start Selected excerpt
On November 23, 2014 Sui Fong Wong passed away at
home, a day before her ninetieth birthday. A great star of the Cantonese opera,
she came to New York from California in the late 1940s and lived in Chinatown for
the rest of her life. By the Western calendar she was born November 24, 1924 in the province of Canton (now Guangzhou). Her father was a doctor and her mother a traditional lady with bound
feet. While still a child, she was mentored by a prominent acting teacher and
began acting professionally in 1936. Leaving home at thirteen to tour with a theater
company, she would eventually lie about her age (adding two years) in order to
come to the United States. She made her American operatic debut at the San
Francisco World’s Fair in 1939.
Sui Fong Wong and her daughter Susie Ng in Chinatown (2006) |
In San Francisco Madame Wong befriended legendary film
director Esther Eng, who lived her life as an elegant man, always wearing a
fine suit and red lipstick. She was a central figure in Madame’s colorful
storytelling. In 1941, Madame’s friend and fellow performer, Lee Hoi Chuen,
allowed his infant son to play the part of a baby girl in Esther Eng’s film Golden Gate Girl. The baby was Bruce
Lee, in his first cinematic appearance. Many years later Esther would open several
fashionable restaurants in New York including Man Bo, which won Three Stars
from Craig Claiborne of the New York
Times. Following semi-retirement from the opera, Madame sometimes worked with
Esther in her posh restaurant on Fifty-seventh Street, although she continued
to make special appearances as a singer for years. She eventually opened
restaurants of her own in upstate New York and New Jersey. Between 1943 and 1965, the peak years of her singing career,
Madame had seven children; four with her first husband and fellow opera singer
Ng Yuen Hai, and three with her second husband, Raymond Wong, an artist and
restaurateur. Because she was so often on the road, Madame’s older sister, who
lived on Mott Street in Chinatown, played an important and beloved role in
helping to raise her children. They called her Yeemah, which means Second
Mother.
end Selected excerpt
start Material supplied
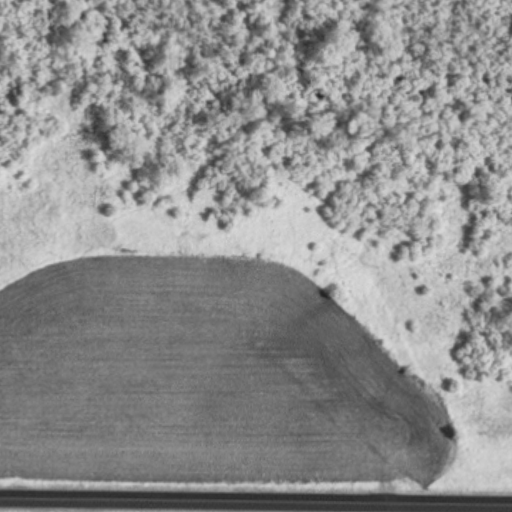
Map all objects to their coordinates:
crop: (209, 386)
road: (255, 494)
crop: (237, 503)
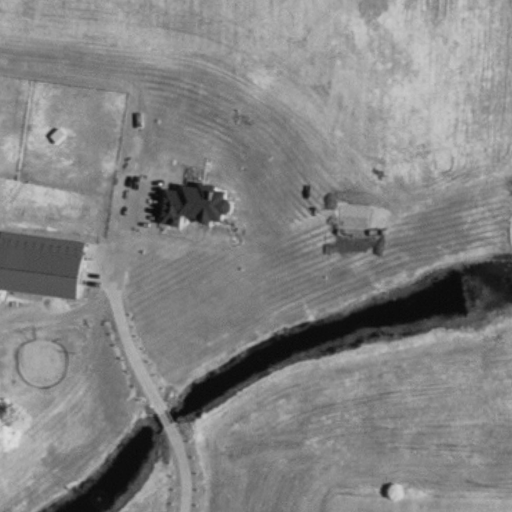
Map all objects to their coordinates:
building: (45, 274)
road: (120, 305)
road: (58, 309)
road: (169, 416)
road: (186, 467)
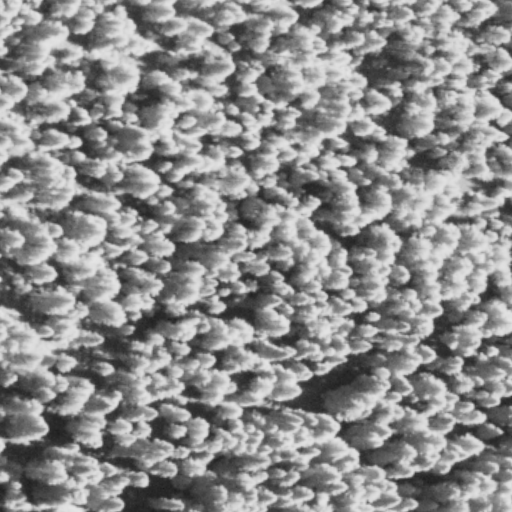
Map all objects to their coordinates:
road: (253, 402)
dam: (1, 506)
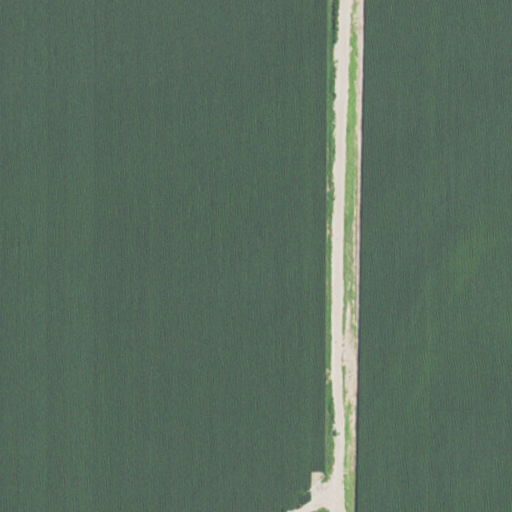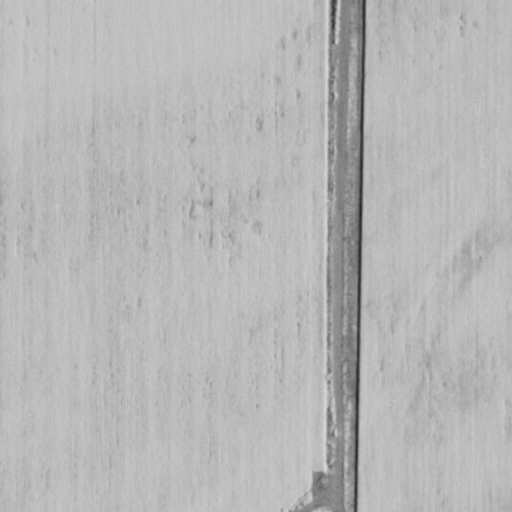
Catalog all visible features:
road: (166, 85)
road: (329, 282)
road: (329, 425)
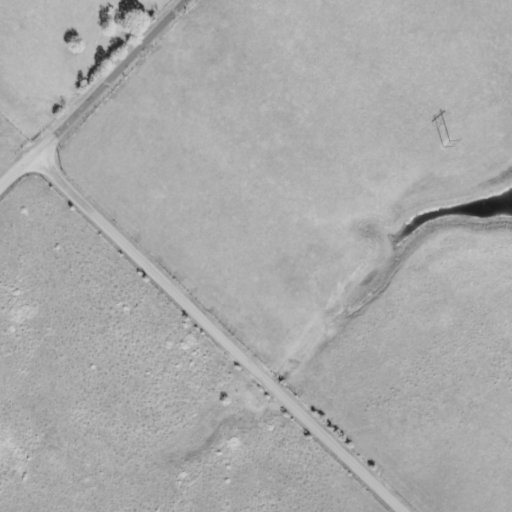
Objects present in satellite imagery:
road: (96, 95)
power tower: (440, 142)
road: (219, 334)
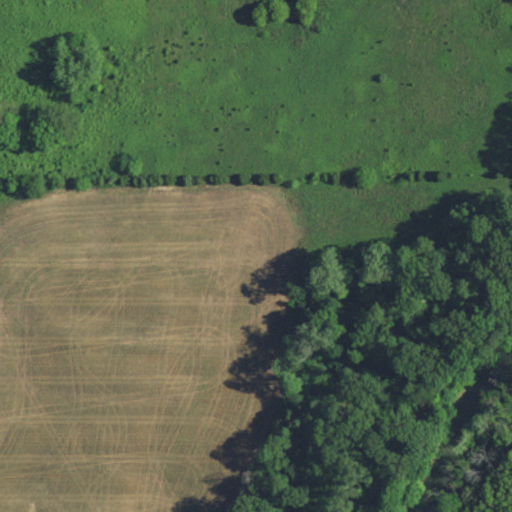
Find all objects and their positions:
river: (464, 430)
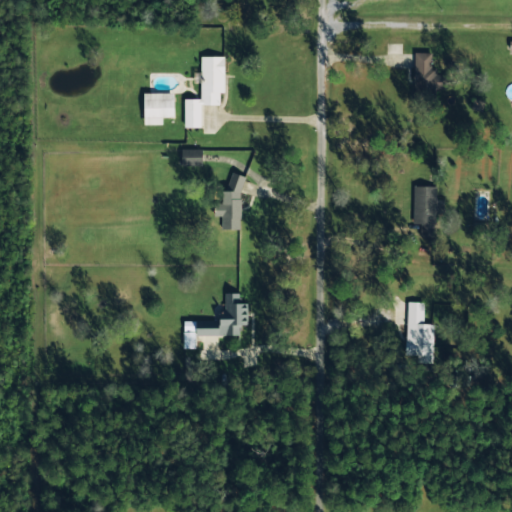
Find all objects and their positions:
building: (427, 72)
road: (347, 77)
building: (205, 87)
building: (157, 106)
building: (191, 156)
building: (231, 202)
building: (425, 208)
road: (342, 311)
building: (216, 322)
building: (418, 332)
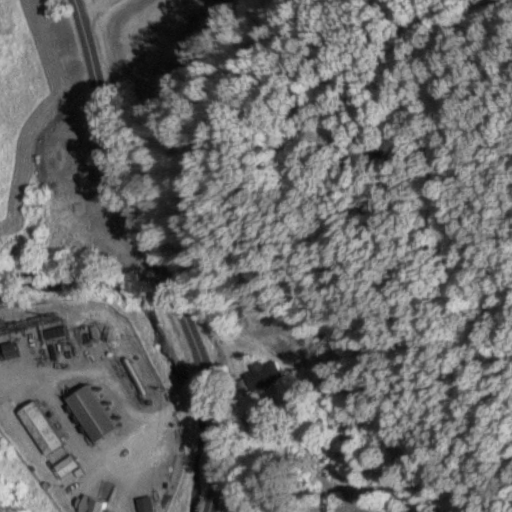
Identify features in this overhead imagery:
road: (297, 87)
road: (154, 247)
building: (262, 373)
building: (88, 411)
building: (38, 426)
building: (90, 504)
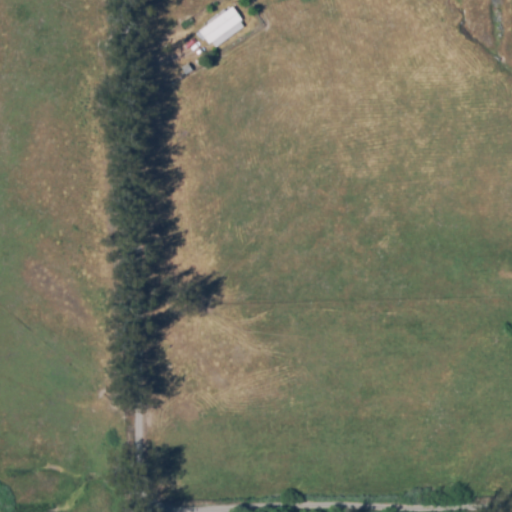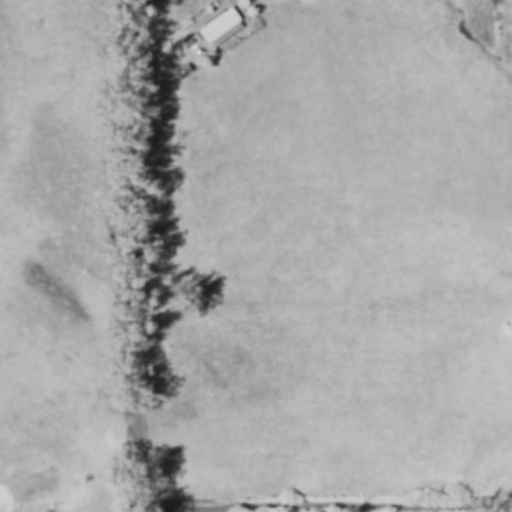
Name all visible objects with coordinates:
building: (228, 24)
building: (220, 27)
building: (188, 66)
road: (140, 252)
road: (328, 503)
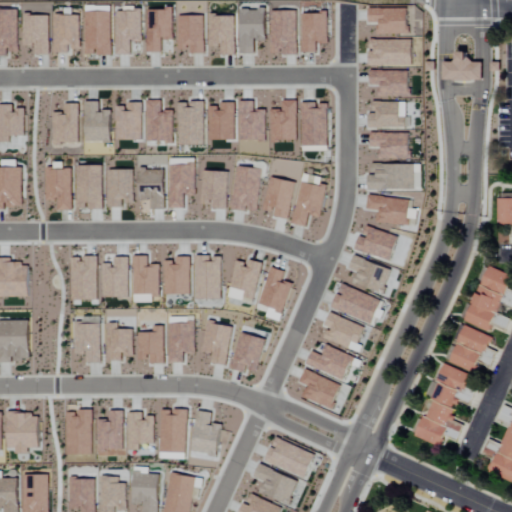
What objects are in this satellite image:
road: (435, 10)
road: (499, 10)
building: (391, 20)
road: (505, 20)
road: (467, 21)
building: (159, 29)
building: (253, 29)
building: (129, 30)
building: (9, 32)
building: (315, 32)
building: (99, 33)
building: (284, 33)
building: (38, 34)
building: (68, 34)
building: (192, 34)
building: (223, 34)
road: (494, 39)
building: (392, 53)
building: (430, 65)
building: (495, 65)
building: (462, 68)
building: (464, 70)
road: (287, 73)
building: (392, 82)
building: (389, 116)
building: (11, 122)
building: (130, 122)
building: (222, 122)
building: (252, 122)
building: (403, 122)
building: (159, 123)
building: (285, 123)
building: (98, 124)
building: (191, 124)
building: (67, 125)
road: (415, 127)
building: (392, 145)
building: (391, 178)
building: (182, 185)
building: (11, 188)
building: (61, 188)
building: (90, 188)
building: (121, 188)
building: (153, 189)
building: (216, 190)
building: (248, 190)
road: (462, 197)
building: (280, 198)
building: (310, 200)
building: (391, 210)
road: (165, 229)
road: (478, 230)
building: (378, 244)
road: (507, 255)
road: (457, 264)
road: (433, 266)
building: (371, 275)
building: (178, 277)
building: (209, 278)
building: (14, 279)
building: (85, 279)
building: (116, 279)
building: (146, 280)
building: (246, 281)
building: (277, 291)
building: (492, 301)
building: (357, 304)
building: (344, 331)
building: (15, 341)
building: (89, 342)
building: (182, 342)
building: (218, 342)
building: (119, 343)
building: (153, 346)
building: (474, 351)
building: (249, 353)
building: (332, 363)
road: (508, 373)
road: (181, 387)
building: (320, 390)
road: (488, 405)
road: (264, 407)
building: (444, 408)
building: (141, 430)
building: (1, 431)
building: (24, 431)
building: (80, 431)
building: (112, 431)
building: (174, 431)
building: (207, 434)
building: (502, 449)
building: (291, 457)
road: (425, 479)
building: (276, 484)
building: (147, 491)
building: (183, 492)
building: (36, 493)
building: (9, 494)
building: (83, 494)
building: (113, 495)
building: (259, 505)
building: (429, 511)
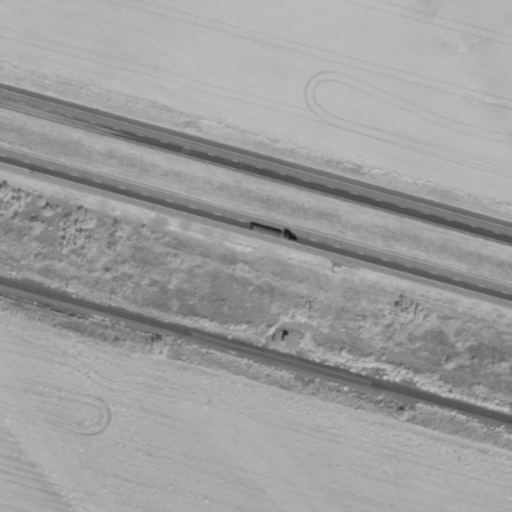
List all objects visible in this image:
road: (255, 156)
road: (256, 221)
railway: (255, 349)
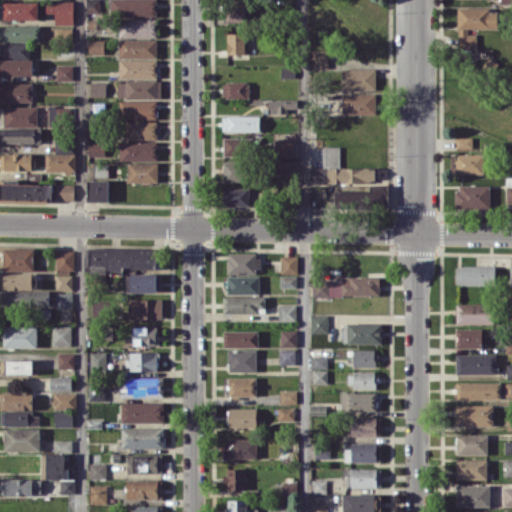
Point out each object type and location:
building: (92, 6)
building: (132, 7)
building: (20, 10)
building: (235, 10)
building: (61, 11)
building: (474, 23)
building: (137, 27)
building: (64, 32)
building: (19, 33)
building: (235, 43)
building: (96, 46)
building: (137, 48)
building: (14, 49)
building: (320, 59)
building: (16, 66)
building: (137, 68)
building: (64, 72)
building: (358, 78)
building: (142, 88)
building: (97, 89)
building: (235, 89)
building: (15, 91)
building: (358, 103)
building: (282, 105)
building: (138, 109)
building: (59, 113)
road: (417, 115)
building: (18, 116)
building: (241, 123)
building: (141, 129)
building: (20, 135)
building: (463, 142)
building: (240, 145)
building: (63, 146)
building: (283, 147)
building: (96, 148)
building: (138, 150)
building: (15, 161)
building: (60, 162)
building: (470, 163)
building: (284, 167)
building: (339, 170)
building: (233, 171)
building: (142, 172)
building: (97, 190)
building: (65, 191)
building: (26, 192)
building: (235, 196)
building: (363, 196)
building: (472, 196)
road: (209, 225)
road: (465, 231)
road: (81, 255)
road: (193, 255)
road: (305, 255)
building: (17, 258)
building: (122, 258)
building: (65, 259)
building: (242, 262)
building: (289, 264)
building: (475, 274)
building: (511, 276)
building: (19, 280)
building: (288, 281)
building: (64, 282)
building: (143, 282)
building: (243, 284)
building: (345, 286)
building: (26, 298)
building: (64, 299)
building: (242, 303)
building: (145, 308)
building: (98, 309)
building: (287, 312)
building: (474, 312)
building: (319, 323)
building: (361, 332)
building: (61, 335)
building: (144, 335)
building: (20, 336)
building: (288, 337)
building: (468, 337)
building: (240, 338)
building: (509, 346)
building: (287, 356)
building: (363, 357)
building: (66, 360)
building: (241, 360)
building: (98, 361)
building: (143, 361)
building: (475, 363)
building: (16, 366)
building: (320, 369)
building: (509, 370)
road: (418, 371)
building: (362, 379)
building: (60, 382)
building: (143, 386)
building: (242, 386)
building: (478, 390)
building: (96, 392)
building: (288, 396)
building: (16, 400)
building: (64, 400)
building: (358, 401)
building: (142, 411)
building: (286, 413)
building: (474, 414)
building: (242, 417)
building: (19, 418)
building: (63, 418)
building: (364, 426)
building: (142, 437)
building: (21, 438)
building: (471, 443)
building: (62, 445)
building: (508, 446)
building: (242, 447)
building: (321, 450)
building: (362, 452)
building: (144, 463)
building: (507, 467)
building: (471, 469)
building: (97, 470)
building: (58, 471)
building: (362, 477)
building: (234, 478)
building: (20, 486)
building: (318, 486)
building: (144, 488)
building: (98, 493)
building: (472, 495)
building: (507, 495)
building: (358, 502)
building: (318, 505)
building: (238, 506)
building: (146, 508)
building: (26, 511)
building: (469, 511)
end Material supplied
*Exercises to complete*
**1.** In the biography, in what year did Sui Fong Wong begin acting professionally?
**2.** Rewrite the part of the biography starting with "On November 23, 2014" and going on through "Fair in 1939.", replacing "doctor" with "physician".
These records have no connection to the biography.

*The solutions*
**1.** 1936

**2.**
On November 23, 2014 Sui Fong Wong passed away at
home, a day before her ninetieth birthday. A great star of the Cantonese opera,
she came to New York from California in the late 1940s and lived in Chinatown for
the rest of her life. By the Western calendar she was born November 24, 1924 in the province of Canton (now Guangzhou). Her father was a physician and her mother a traditional lady with bound
feet. While still a child, she was mentored by a prominent acting teacher and
began acting professionally in 1936. Leaving home at thirteen to tour with a theater
company, she would eventually lie about her age (adding two years) in order to
come to the United States. She made her American operatic debut at the San
Francisco World’s Fair in 1939.